La leptine, sécrétée par le tissu adipeux, est importante pour le bon fonctionnement du cerveau, de la mémoire et des processus d’apprentissage. Elle est neuroprotectrice et augmente la PLT, potentialisant l’activité des récepteurs synaptiques NMDA du glutamate. La leptino-résistance accompagnant l’obésité peut donc avoir des impacts négatifs sur certaines capacités cognitives, les mêmes que celles affectées chez les patients souffrant de la MA. On retrouve également dans des modèles de la MA et chez des patients souffrant de la MA des signes de leptino-résistance, même si ces patients ne présentent pas d’obésité. Il existe donc une véritable boucle d’amplification dans laquelle la résistance à la leptine va aggraver les symptômes de la MA, et où la MA elle-même va accentuer cette résistance à la leptine. Remédier à cette leptino-résistance constitue donc un nouvel axe d’intérêt dans la recherche de traitement contre la MA. La re-sensibilisation des individus à la leptine pourrait être une première approche. Dans le cas où la leptino-résistance est due à une hyperleptinémie chronique, cette re-sensibilisation passe en général par la normalisation des concentrations de cette hormone. Pour les individus obèses, cette re-sensibilisation peut se faire notamment par une alimentation faible en graisses, mais aussi de façon pharmacologique [ 14 ]. Dans le cas où la leptino-résistance est dépendante du mécanisme des Ob-Rb, l’utilisation d’agonistes de la leptine pourrait être une autre approche intéressante. En effet, l’agoniste synthétique OB3 de la leptine, exerçant ses effets par un mécanisme d’action central différent de celui de la leptine, est capable de réduire l’apport alimentaire et le gain de poids dans des modèles de souris obèses déficientes en Ob-Rb [ 7 , 15 ]. Compte tenu de la prévalence de l’obésité dans le monde et de l’implication de la résistance à la leptine dans le développement de la MA, poursuivre les recherches sur la résistance à la leptine et comment la traiter représente un réel intérêt pour la santé publique, aussi bien en ce qui concerne le traitement de l’obésité que celui de la MA.

Liens d’intérêt

Les auteures déclarent n’avoir aucun lien d’intérêt concernant les données publiées dans cet article.

 
Footnotes
1 Les peptides β-amyloïdes sont des fragments peptidiques de tailles variables dérivés de la protéolyse de la protéine précurseur amyloïde (APP).

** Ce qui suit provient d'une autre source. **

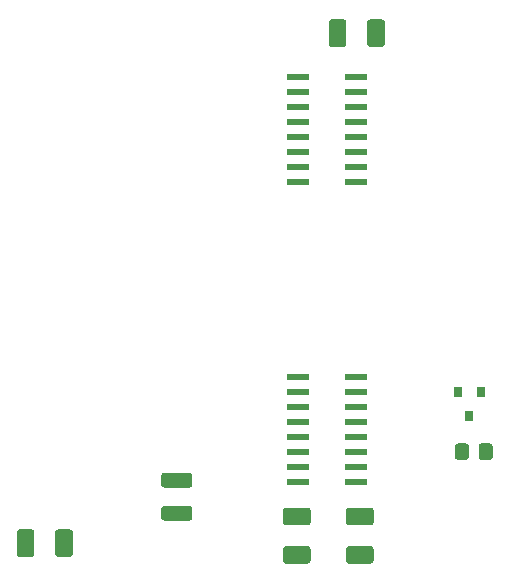
<source format=gbr>
%TF.GenerationSoftware,KiCad,Pcbnew,(5.1.8-0-10_14)*%
%TF.CreationDate,2021-05-17T09:41:11-06:00*%
%TF.ProjectId,bluescsi_iigs_internal,626c7565-7363-4736-995f-696967735f69,rev?*%
%TF.SameCoordinates,Original*%
%TF.FileFunction,Paste,Bot*%
%TF.FilePolarity,Positive*%
%FSLAX46Y46*%
G04 Gerber Fmt 4.6, Leading zero omitted, Abs format (unit mm)*
G04 Created by KiCad (PCBNEW (5.1.8-0-10_14)) date 2021-05-17 09:41:11*
%MOMM*%
%LPD*%
G01*
G04 APERTURE LIST*
%ADD10R,0.800000X0.900000*%
%ADD11R,1.970000X0.600000*%
G04 APERTURE END LIST*
%TO.C,R3*%
G36*
G01*
X172066000Y-87814999D02*
X172066000Y-88715001D01*
G75*
G02*
X171816001Y-88965000I-249999J0D01*
G01*
X171115999Y-88965000D01*
G75*
G02*
X170866000Y-88715001I0J249999D01*
G01*
X170866000Y-87814999D01*
G75*
G02*
X171115999Y-87565000I249999J0D01*
G01*
X171816001Y-87565000D01*
G75*
G02*
X172066000Y-87814999I0J-249999D01*
G01*
G37*
G36*
G01*
X174066000Y-87814999D02*
X174066000Y-88715001D01*
G75*
G02*
X173816001Y-88965000I-249999J0D01*
G01*
X173115999Y-88965000D01*
G75*
G02*
X172866000Y-88715001I0J249999D01*
G01*
X172866000Y-87814999D01*
G75*
G02*
X173115999Y-87565000I249999J0D01*
G01*
X173816001Y-87565000D01*
G75*
G02*
X174066000Y-87814999I0J-249999D01*
G01*
G37*
%TD*%
D10*
%TO.C,Q1*%
X172085000Y-85201000D03*
X173035000Y-83201000D03*
X171135000Y-83201000D03*
%TD*%
%TO.C,F1*%
G36*
G01*
X148395000Y-91300000D02*
X146245000Y-91300000D01*
G75*
G02*
X145995000Y-91050000I0J250000D01*
G01*
X145995000Y-90300000D01*
G75*
G02*
X146245000Y-90050000I250000J0D01*
G01*
X148395000Y-90050000D01*
G75*
G02*
X148645000Y-90300000I0J-250000D01*
G01*
X148645000Y-91050000D01*
G75*
G02*
X148395000Y-91300000I-250000J0D01*
G01*
G37*
G36*
G01*
X148395000Y-94100000D02*
X146245000Y-94100000D01*
G75*
G02*
X145995000Y-93850000I0J250000D01*
G01*
X145995000Y-93100000D01*
G75*
G02*
X146245000Y-92850000I250000J0D01*
G01*
X148395000Y-92850000D01*
G75*
G02*
X148645000Y-93100000I0J-250000D01*
G01*
X148645000Y-93850000D01*
G75*
G02*
X148395000Y-94100000I-250000J0D01*
G01*
G37*
%TD*%
%TO.C,C4*%
G36*
G01*
X137019000Y-96937000D02*
X137019000Y-95087000D01*
G75*
G02*
X137269000Y-94837000I250000J0D01*
G01*
X138269000Y-94837000D01*
G75*
G02*
X138519000Y-95087000I0J-250000D01*
G01*
X138519000Y-96937000D01*
G75*
G02*
X138269000Y-97187000I-250000J0D01*
G01*
X137269000Y-97187000D01*
G75*
G02*
X137019000Y-96937000I0J250000D01*
G01*
G37*
G36*
G01*
X133769000Y-96937000D02*
X133769000Y-95087000D01*
G75*
G02*
X134019000Y-94837000I250000J0D01*
G01*
X135019000Y-94837000D01*
G75*
G02*
X135269000Y-95087000I0J-250000D01*
G01*
X135269000Y-96937000D01*
G75*
G02*
X135019000Y-97187000I-250000J0D01*
G01*
X134019000Y-97187000D01*
G75*
G02*
X133769000Y-96937000I0J250000D01*
G01*
G37*
%TD*%
%TO.C,C3*%
G36*
G01*
X156555000Y-96252000D02*
X158405000Y-96252000D01*
G75*
G02*
X158655000Y-96502000I0J-250000D01*
G01*
X158655000Y-97502000D01*
G75*
G02*
X158405000Y-97752000I-250000J0D01*
G01*
X156555000Y-97752000D01*
G75*
G02*
X156305000Y-97502000I0J250000D01*
G01*
X156305000Y-96502000D01*
G75*
G02*
X156555000Y-96252000I250000J0D01*
G01*
G37*
G36*
G01*
X156555000Y-93002000D02*
X158405000Y-93002000D01*
G75*
G02*
X158655000Y-93252000I0J-250000D01*
G01*
X158655000Y-94252000D01*
G75*
G02*
X158405000Y-94502000I-250000J0D01*
G01*
X156555000Y-94502000D01*
G75*
G02*
X156305000Y-94252000I0J250000D01*
G01*
X156305000Y-93252000D01*
G75*
G02*
X156555000Y-93002000I250000J0D01*
G01*
G37*
%TD*%
%TO.C,C2*%
G36*
G01*
X161889000Y-96252000D02*
X163739000Y-96252000D01*
G75*
G02*
X163989000Y-96502000I0J-250000D01*
G01*
X163989000Y-97502000D01*
G75*
G02*
X163739000Y-97752000I-250000J0D01*
G01*
X161889000Y-97752000D01*
G75*
G02*
X161639000Y-97502000I0J250000D01*
G01*
X161639000Y-96502000D01*
G75*
G02*
X161889000Y-96252000I250000J0D01*
G01*
G37*
G36*
G01*
X161889000Y-93002000D02*
X163739000Y-93002000D01*
G75*
G02*
X163989000Y-93252000I0J-250000D01*
G01*
X163989000Y-94252000D01*
G75*
G02*
X163739000Y-94502000I-250000J0D01*
G01*
X161889000Y-94502000D01*
G75*
G02*
X161639000Y-94252000I0J250000D01*
G01*
X161639000Y-93252000D01*
G75*
G02*
X161889000Y-93002000I250000J0D01*
G01*
G37*
%TD*%
%TO.C,C1*%
G36*
G01*
X163435000Y-53757000D02*
X163435000Y-51907000D01*
G75*
G02*
X163685000Y-51657000I250000J0D01*
G01*
X164685000Y-51657000D01*
G75*
G02*
X164935000Y-51907000I0J-250000D01*
G01*
X164935000Y-53757000D01*
G75*
G02*
X164685000Y-54007000I-250000J0D01*
G01*
X163685000Y-54007000D01*
G75*
G02*
X163435000Y-53757000I0J250000D01*
G01*
G37*
G36*
G01*
X160185000Y-53757000D02*
X160185000Y-51907000D01*
G75*
G02*
X160435000Y-51657000I250000J0D01*
G01*
X161435000Y-51657000D01*
G75*
G02*
X161685000Y-51907000I0J-250000D01*
G01*
X161685000Y-53757000D01*
G75*
G02*
X161435000Y-54007000I-250000J0D01*
G01*
X160435000Y-54007000D01*
G75*
G02*
X160185000Y-53757000I0J250000D01*
G01*
G37*
%TD*%
D11*
%TO.C,U3*%
X162495000Y-81915000D03*
X162495000Y-83185000D03*
X162495000Y-84455000D03*
X162495000Y-85725000D03*
X162495000Y-86995000D03*
X162495000Y-88265000D03*
X162495000Y-89535000D03*
X162495000Y-90805000D03*
X157545000Y-90805000D03*
X157545000Y-89535000D03*
X157545000Y-88265000D03*
X157545000Y-86995000D03*
X157545000Y-85725000D03*
X157545000Y-84455000D03*
X157545000Y-83185000D03*
X157545000Y-81915000D03*
%TD*%
%TO.C,U2*%
X162495000Y-56515000D03*
X162495000Y-57785000D03*
X162495000Y-59055000D03*
X162495000Y-60325000D03*
X162495000Y-61595000D03*
X162495000Y-62865000D03*
X162495000Y-64135000D03*
X162495000Y-65405000D03*
X157545000Y-65405000D03*
X157545000Y-64135000D03*
X157545000Y-62865000D03*
X157545000Y-61595000D03*
X157545000Y-60325000D03*
X157545000Y-59055000D03*
X157545000Y-57785000D03*
X157545000Y-56515000D03*
%TD*%
M02*

</source>
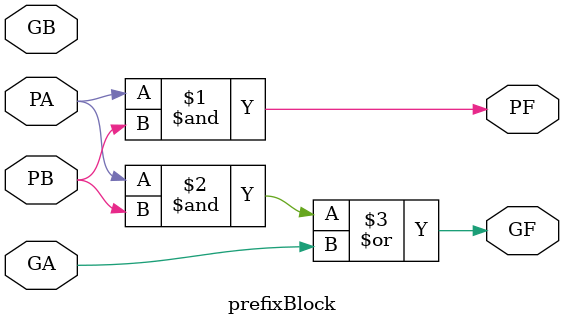
<source format=v>

module prefixBlock(input wire PA, //p i:k
        input wire PB, //p k-1:j
        input wire GA, //g i:k
        input wire GB, //g k-1:j
        output wire PF,
        output wire GF);



    assign PF = PA & PB;
    assign GF = (PA & PB) | (GA);


endmodule

</source>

2 Dans des conditions physiologiques, la protéine Tau est exprimée dans les axones des neurones où elle participe au maintien du réseau microtubulaire et au bon fonctionnement neuronal.

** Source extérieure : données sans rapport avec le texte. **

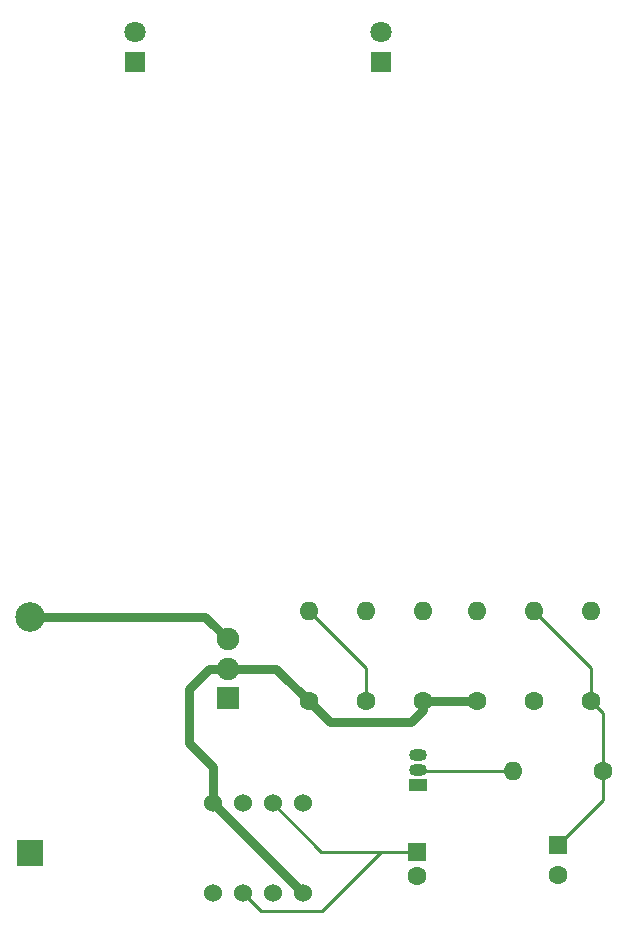
<source format=gbr>
%TF.GenerationSoftware,KiCad,Pcbnew,(6.0.7)*%
%TF.CreationDate,2022-09-19T10:22:26-04:00*%
%TF.ProjectId,proj_2,70726f6a-5f32-42e6-9b69-6361645f7063,rev?*%
%TF.SameCoordinates,Original*%
%TF.FileFunction,Copper,L1,Top*%
%TF.FilePolarity,Positive*%
%FSLAX46Y46*%
G04 Gerber Fmt 4.6, Leading zero omitted, Abs format (unit mm)*
G04 Created by KiCad (PCBNEW (6.0.7)) date 2022-09-19 10:22:26*
%MOMM*%
%LPD*%
G01*
G04 APERTURE LIST*
%TA.AperFunction,ComponentPad*%
%ADD10C,1.600000*%
%TD*%
%TA.AperFunction,ComponentPad*%
%ADD11O,1.600000X1.600000*%
%TD*%
%TA.AperFunction,ComponentPad*%
%ADD12R,1.600000X1.600000*%
%TD*%
%TA.AperFunction,ComponentPad*%
%ADD13R,2.170000X2.170000*%
%TD*%
%TA.AperFunction,ComponentPad*%
%ADD14C,2.500000*%
%TD*%
%TA.AperFunction,ComponentPad*%
%ADD15R,1.500000X1.050000*%
%TD*%
%TA.AperFunction,ComponentPad*%
%ADD16O,1.500000X1.050000*%
%TD*%
%TA.AperFunction,ComponentPad*%
%ADD17R,1.800000X1.800000*%
%TD*%
%TA.AperFunction,ComponentPad*%
%ADD18C,1.800000*%
%TD*%
%TA.AperFunction,ComponentPad*%
%ADD19C,1.524000*%
%TD*%
%TA.AperFunction,ComponentPad*%
%ADD20R,1.900000X1.900000*%
%TD*%
%TA.AperFunction,ComponentPad*%
%ADD21C,1.900000*%
%TD*%
%TA.AperFunction,Conductor*%
%ADD22C,0.762000*%
%TD*%
%TA.AperFunction,Conductor*%
%ADD23C,0.250000*%
%TD*%
G04 APERTURE END LIST*
D10*
%TO.P,R5,1*%
%TO.N,Net-(C2-Pad1)*%
X171450000Y-94272000D03*
D11*
%TO.P,R5,2*%
%TO.N,Net-(Q1-Pad2)*%
X163830000Y-94272000D03*
%TD*%
D10*
%TO.P,R6,1*%
%TO.N,VCC*%
X156210000Y-88392000D03*
D11*
%TO.P,R6,2*%
%TO.N,Net-(D1-Pad2)*%
X156210000Y-80772000D03*
%TD*%
D12*
%TO.P,C1,1*%
%TO.N,Net-(C1-Pad1)*%
X155702000Y-101152888D03*
D10*
%TO.P,C1,2*%
%TO.N,GND*%
X155702000Y-103152888D03*
%TD*%
%TO.P,R7,1*%
%TO.N,VCC*%
X160782000Y-88392000D03*
D11*
%TO.P,R7,2*%
%TO.N,Net-(D2-Pad2)*%
X160782000Y-80772000D03*
%TD*%
D13*
%TO.P,BAT1,Neg*%
%TO.N,GND*%
X122936000Y-101231700D03*
D14*
%TO.P,BAT1,Pos*%
%TO.N,Net-(BAT1-PadPos)*%
X122936000Y-81231700D03*
%TD*%
D10*
%TO.P,R1,1*%
%TO.N,VCC*%
X146558000Y-88392000D03*
D11*
%TO.P,R1,2*%
%TO.N,Net-(R1-Pad2)*%
X146558000Y-80772000D03*
%TD*%
D15*
%TO.P,Q1,1,E*%
%TO.N,GND*%
X155808000Y-95504000D03*
D16*
%TO.P,Q1,2,B*%
%TO.N,Net-(Q1-Pad2)*%
X155808000Y-94234000D03*
%TO.P,Q1,3,C*%
%TO.N,Net-(D1-Pad1)*%
X155808000Y-92964000D03*
%TD*%
D17*
%TO.P,D2,1,K*%
%TO.N,Net-(D1-Pad1)*%
X152654000Y-34295000D03*
D18*
%TO.P,D2,2,A*%
%TO.N,Net-(D2-Pad2)*%
X152654000Y-31755000D03*
%TD*%
D10*
%TO.P,R4,1*%
%TO.N,Net-(C2-Pad1)*%
X170434000Y-88392000D03*
D11*
%TO.P,R4,2*%
%TO.N,GND*%
X170434000Y-80772000D03*
%TD*%
D17*
%TO.P,D1,1,K*%
%TO.N,Net-(D1-Pad1)*%
X131826000Y-34295000D03*
D18*
%TO.P,D1,2,A*%
%TO.N,Net-(D1-Pad2)*%
X131826000Y-31755000D03*
%TD*%
D19*
%TO.P,U1,1,GND*%
%TO.N,GND*%
X138430000Y-104648000D03*
%TO.P,U1,2,~{TRIG}*%
%TO.N,Net-(C1-Pad1)*%
X140970000Y-104648000D03*
%TO.P,U1,3,OUT*%
%TO.N,Net-(R3-Pad1)*%
X143510000Y-104648000D03*
%TO.P,U1,4,~{RST}*%
%TO.N,VCC*%
X146050000Y-104648000D03*
%TO.P,U1,5,CV*%
%TO.N,unconnected-(U1-Pad5)*%
X146050000Y-97028000D03*
%TO.P,U1,6,THRESH*%
%TO.N,Net-(C1-Pad1)*%
X143510000Y-97028000D03*
%TO.P,U1,7,DIS*%
%TO.N,Net-(R1-Pad2)*%
X140970000Y-97028000D03*
%TO.P,U1,8,VDD*%
%TO.N,VCC*%
X138430000Y-97028000D03*
%TD*%
D20*
%TO.P,S1,1*%
%TO.N,unconnected-(S1-Pad1)*%
X139700000Y-88138000D03*
D21*
%TO.P,S1,2*%
%TO.N,VCC*%
X139700000Y-85638000D03*
%TO.P,S1,3*%
%TO.N,Net-(BAT1-PadPos)*%
X139700000Y-83138000D03*
%TD*%
D12*
%TO.P,C2,1*%
%TO.N,Net-(C2-Pad1)*%
X167640000Y-100584000D03*
D10*
%TO.P,C2,2*%
%TO.N,GND*%
X167640000Y-103084000D03*
%TD*%
%TO.P,R2,1*%
%TO.N,Net-(R1-Pad2)*%
X151384000Y-88392000D03*
D11*
%TO.P,R2,2*%
%TO.N,Net-(C1-Pad1)*%
X151384000Y-80772000D03*
%TD*%
D10*
%TO.P,R3,1*%
%TO.N,Net-(R3-Pad1)*%
X165608000Y-88392000D03*
D11*
%TO.P,R3,2*%
%TO.N,Net-(C2-Pad1)*%
X165608000Y-80772000D03*
%TD*%
D22*
%TO.N,Net-(BAT1-PadPos)*%
X122936000Y-81231700D02*
X137793700Y-81231700D01*
X137793700Y-81231700D02*
X139700000Y-83138000D01*
D23*
%TO.N,Net-(C1-Pad1)*%
X143510000Y-97028000D02*
X147634888Y-101152888D01*
X142494000Y-106172000D02*
X147695776Y-106172000D01*
X147695776Y-106172000D02*
X152714888Y-101152888D01*
X140970000Y-104648000D02*
X142494000Y-106172000D01*
X147634888Y-101152888D02*
X152714888Y-101152888D01*
X152714888Y-101152888D02*
X155702000Y-101152888D01*
%TO.N,Net-(C2-Pad1)*%
X171450000Y-89408000D02*
X170434000Y-88392000D01*
X170434000Y-85598000D02*
X170434000Y-88392000D01*
X165608000Y-80772000D02*
X170434000Y-85598000D01*
X171450000Y-94272000D02*
X171450000Y-89408000D01*
X167640000Y-100584000D02*
X171450000Y-96774000D01*
X171450000Y-96774000D02*
X171450000Y-94272000D01*
%TO.N,Net-(Q1-Pad2)*%
X155846000Y-94272000D02*
X155808000Y-94234000D01*
X163830000Y-94272000D02*
X155846000Y-94272000D01*
D22*
%TO.N,VCC*%
X155194000Y-90170000D02*
X156210000Y-89154000D01*
X143804000Y-85638000D02*
X146558000Y-88392000D01*
X138136000Y-85638000D02*
X139700000Y-85638000D01*
X146558000Y-88392000D02*
X148336000Y-90170000D01*
X148336000Y-90170000D02*
X155194000Y-90170000D01*
X136398000Y-87376000D02*
X138136000Y-85638000D01*
X138430000Y-97028000D02*
X146050000Y-104648000D01*
X138430000Y-97028000D02*
X138430000Y-93980000D01*
X138430000Y-93980000D02*
X136398000Y-91948000D01*
X136398000Y-91948000D02*
X136398000Y-87376000D01*
X160782000Y-88392000D02*
X156210000Y-88392000D01*
X139700000Y-85638000D02*
X143804000Y-85638000D01*
X156210000Y-89154000D02*
X156210000Y-88392000D01*
D23*
%TO.N,Net-(R1-Pad2)*%
X151384000Y-88392000D02*
X151384000Y-85598000D01*
X151384000Y-85598000D02*
X146558000Y-80772000D01*
%TD*%
M02*

</source>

3 L’obésité se caractérise par une accumulation excessive de tissu adipeux pouvant nuire à la santé. Elle est associée à un indice de masse corporelle (IMC = poids/taille²) supérieur à 30. On parle d’obésité sévère lorsque l’IMC est supérieur à 40.
4 L’hyperleptinémie se caractérise par des concentrations anormalement élevées de leptine circulante.